===== Seitenauszug

Am A310 MRTT wird noch einmal nachgetankt

Um 13:15 Uhr erreicht unsere Two-Ship den Tanker. Außerhalb der Reichweite der gegnerischen Jagdmaschinen werden wir betankt. Da wir momentan die einzigen am Tanker sind, können wir uns gleichzeitig an die Flügelenden hängen. Allerdings haben wir mit einigen Turbolenzen zu kämpfen, ich benötige mehrere Anflüge, bis ich den Basket sauber treffe. Die Hydraulik hat meinen Tankstutzen fest umklammert und schon fließt das Kerosin.

Mit rund 400 Kilogramm Kerosin pro Minute füllen sich meine Tanks. Nach sieben Minuten ist der Tankvorgang beendet. (Quelle: Luftwaffe/Franz Männling)

 

Die Füllstände meiner Tanks lasse ich mir auf dem rechten Monitor anzeigen. Meine Außentanks waren schon zur Hälfte geleert. Diese füllen sich jetzt mit annähernd 400 Kilogramm pro Minute. Nach sieben Minuten ist der Tankvorgang abgeschlossen. Wir koppeln kurz nacheinander ab, steigen über den Tanker und nehmen Kurs auf unsere Holding-Area. In diesem Verfügungsraum werden wir, quasi im Standgas, abwarten, bis alle Luftfahrzeuge nochmal nachgetankt und damit genügend Sprit für die anstehende Mission gebunkert haben.

Wenige Minuten später meldet sich MAGIC. Unser Lagebild bekommt von ihm Updates. Denn auch Rot-Land hat unsere Aktivitäten erkannt und die Bereitschaftsstufen erhöht. Einige gegnerische Jagdflugzeuge bewegen sich bereits in deren Verfügungsräumen. Auch spielt uns MAGIC die bodengebundenen Raketenstellungen ein. Sogar deren Reichweite wird mir jetzt im Monitor eingeblendet. So kann ich vor dem Einfliegen in den Luftraum von Rot-Land Korridore identifizieren, in denen ich keiner Boden-Luft-Gefährdung ausgesetzt bin. Trotz des gesamten Szenarios ein gutes Gefühl. Unser Fliegerleitoffizier heißt nicht umsonst MAGIC.

Die SOF-Air-Kräfte haben nun Geleitschutz

13:40 Uhr erhalte ich über (den Daten-)Link 16 eine Information. Ähnlich einer SMS wird mir der A-400M zugewiesen, den ich mit meinem Flügelmann beschützen soll. Der A-400M mit den Fallschirmjägern an Bord hat das Rufzeichen LIFTER. Nur drei Minuten später habe ich auf unserer zweiten Radiofrequenz den ersten Funkkontakt direkt zu ihm. Die errechnete Abfangzeit beträgt acht Minuten. Ich überprüfe meine Position und erkenne sofort, dass ich zu früh bei LIFTER sein werde. Also drehe ich noch zwei Runden und nähere mich ihm dann. Der Geleitschutz beginnt.

 

Zu zweit begleiten wir den A-400M mit den SOF-Air-Kräften und bringen sie sicher zum Ziel. (Quelle: Luftwaffe/Franz Männling)

==========

Aufgabe 1:
Stimmen die folgenden Aussagen mit dem Bericht über Luftbetankung und Geleitschutz überein? Antworte jeweils mit Ja oder Nein und zitiere die entscheidenden Worte des Berichts wörtlich: (a) Der Tankvorgang dauert sieben Minuten. (b) Der A-400M mit den Fallschirmjägern trägt das Rufzeichen MAGIC. (c) Die errechnete Abfangzeit beträgt zwölf Minuten.
Aufgabe 2:
Bitte führe den Bericht über Luftbetankung und Geleitschutz mit einem weiteren Absatz fort, der an seinen letzten Satz anschließt.

===== Inhalt des Datensatzes

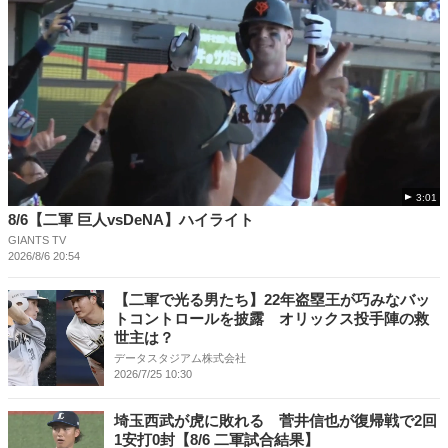
3:01
8/6【二軍 巨人vsDeNA】ハイライト
GIANTS TV
2026/8/6 20:54
【二軍で光る男たち】22年盗塁王が巧みなバッ
トコントロールを披露 オリックス投手陣の救
世主は？
データスタジアム株式会社
2026/7/25 10:30
埼玉西武が虎に敗れる 菅井信也が復帰戦で2回
1安打0封【8/6 二軍試合結果】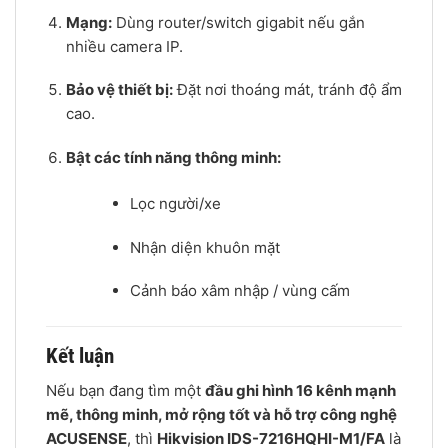
Mạng:
Dùng router/switch gigabit nếu gắn
nhiều camera IP.
Bảo vệ thiết bị:
Đặt nơi thoáng mát, tránh độ ẩm
cao.
Bật các tính năng thông minh:
Lọc người/xe
Nhận diện khuôn mặt
Cảnh báo xâm nhập / vùng cấm
Kết luận
Nếu bạn đang tìm một
đầu ghi hình 16 kênh mạnh
mẽ, thông minh, mở rộng tốt và hỗ trợ công nghệ
ACUSENSE
, thì
Hikvision IDS-7216HQHI-M1/FA
là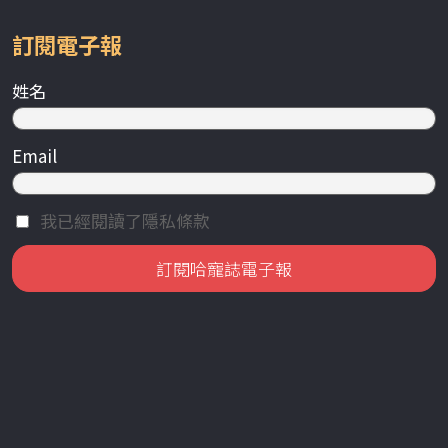
訂閱電子報
姓名
Email
我已經閱讀了隱私條款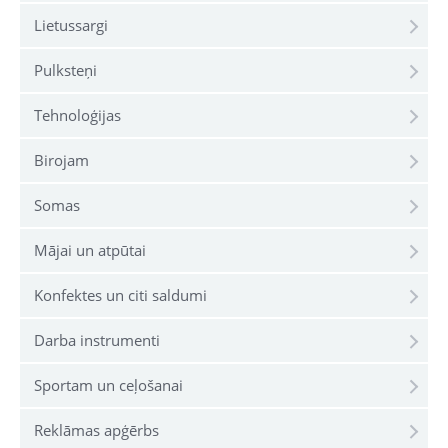
Lietussargi
Pulksteņi
Tehnoloģijas
Birojam
Somas
Mājai un atpūtai
Konfektes un citi saldumi
Darba instrumenti
Sportam un ceļošanai
Reklāmas apģērbs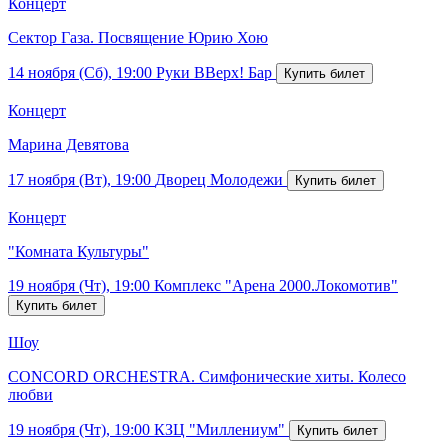
Концерт
Сектор Газа. Посвящение Юрию Хою
14 ноября (Сб), 19:00
Руки ВВерх! Бар
Концерт
Марина Девятова
17 ноября (Вт), 19:00
Дворец Молодежи
Концерт
"Комната Культуры"
19 ноября (Чт), 19:00
Комплекс "Арена 2000.Локомотив"
Шоу
CONCORD ORCHESTRA. Симфонические хиты. Колесо
любви
19 ноября (Чт), 19:00
КЗЦ "Миллениум"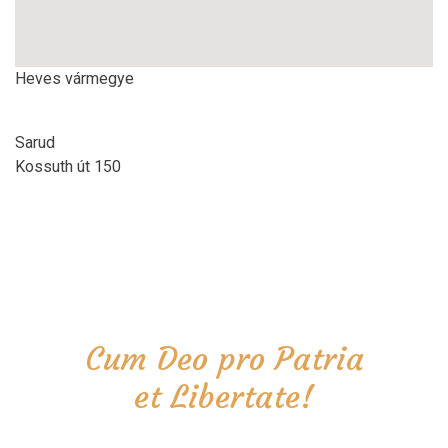
Heves vármegye
Sarud
Kossuth út 150
Cum Deo pro Patria
et Libertate!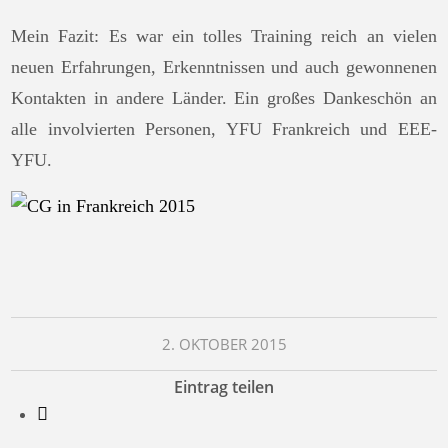
Mein Fazit: Es war ein tolles Training reich an vielen
neuen Erfahrungen, Erkenntnissen und auch gewonnenen
Kontakten in andere Länder. Ein großes Dankeschön an
alle involvierten Personen, YFU Frankreich und EEE-
YFU.
2. OKTOBER 2015
Eintrag teilen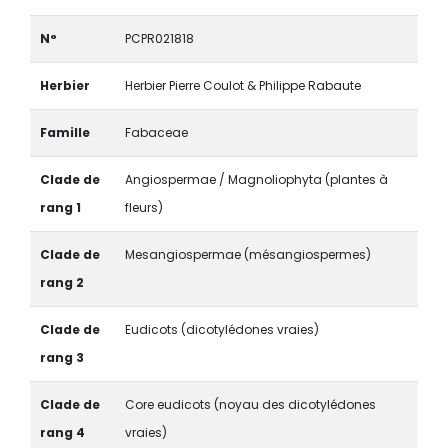
N°
PCPR021818
Herbier
Herbier Pierre Coulot & Philippe Rabaute
Famille
Fabaceae
Clade de
Angiospermae / Magnoliophyta (plantes à
rang 1
fleurs)
Clade de
Mesangiospermae (mésangiospermes)
rang 2
Clade de
Eudicots (dicotylédones vraies)
rang 3
Clade de
Core eudicots (noyau des dicotylédones
rang 4
vraies)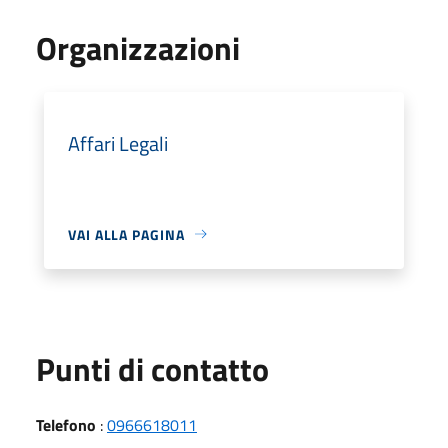
Organizzazioni
Affari Legali
VAI ALLA PAGINA
Punti di contatto
Telefono
:
0966618011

==========

Antwort 1:
(a) Ja: „Nach sieben Minuten ist der Tankvorgang abgeschlossen.“
(b) Nein: „Der A-400M mit den Fallschirmjägern an Bord hat das Rufzeichen LIFTER.“
(c) Nein: „Die errechnete Abfangzeit beträgt acht Minuten.“

Antwort 2:
Mittlerweile bin ich sehr angespannt. Ich muss meine Frequenz ändern. Ich drehe an meinem Radio – sicher, diesen routinemäßigen Handgriff richtig gemacht zu haben. Plötzlich erklingt eine Stimme in meinem Kopfhörer, die nicht von meinem Flügelmann stammt. Die Stimme ist von Bertl. Er ermahnt mich, dass ich gerade eine eingestufte Frequenz dem Gegner preisgegeben hätte.

Nun gut, es ist nichts passiert. Denn ich sitze im ASTA-Simulator. Bertl ist einer der drei Instruktoren, die an der Konsole meine Arbeit im Cockpit verfolgen und bewerten. Bertl hat dabei diverse Aufgaben. Er übernimmt die Aufgaben des Towers und des An- und Abflugradars am Flughafen in Bodø und ist dafür verantwortlich, dass das in der Flugvorbereitung durchgesprochene Drehbuch eingehalten wird. Außerdem unterstützt er Walter, der neben ihm an der Konsole sitzt. Walter sortiert den Luftraum, macht die Freund-Feind-Kennung, lässt diverse Jagdflugzeuge in Rot-Land starten. Mir war er bislang nur als MAGIC aus der AWACS bekannt.

Der Instructor überwacht den Flugschüler, gibt Anweisungen und spielt diverse Szenarien ein. (Quelle: Luftwaffe/Xaver Habermeier)

 

Im Hintergrund des Cockpit-Trainers versorgt Uwe als dritter Instruktor an seiner Konsole das Szenario mit weiteren Einspielungen. Denn auch die übrigen 58 Jets in unserem Verbund müssen sich im Szenario bewegen. Ihm wird nun auch von Bertl aufgetragen, zwei Jets von Rot-Land in unsere Richtung zu schicken, um zu sehen, wie ich mich verhalten werde. Dies ist nämlich der eigentliche Zweck dieser Vorbereitung. Es soll geprüft werden, ob ich die richtige Höhe halte und wie ich mich zu LIFTER positioniere, den ich ja weiterhin schützen soll.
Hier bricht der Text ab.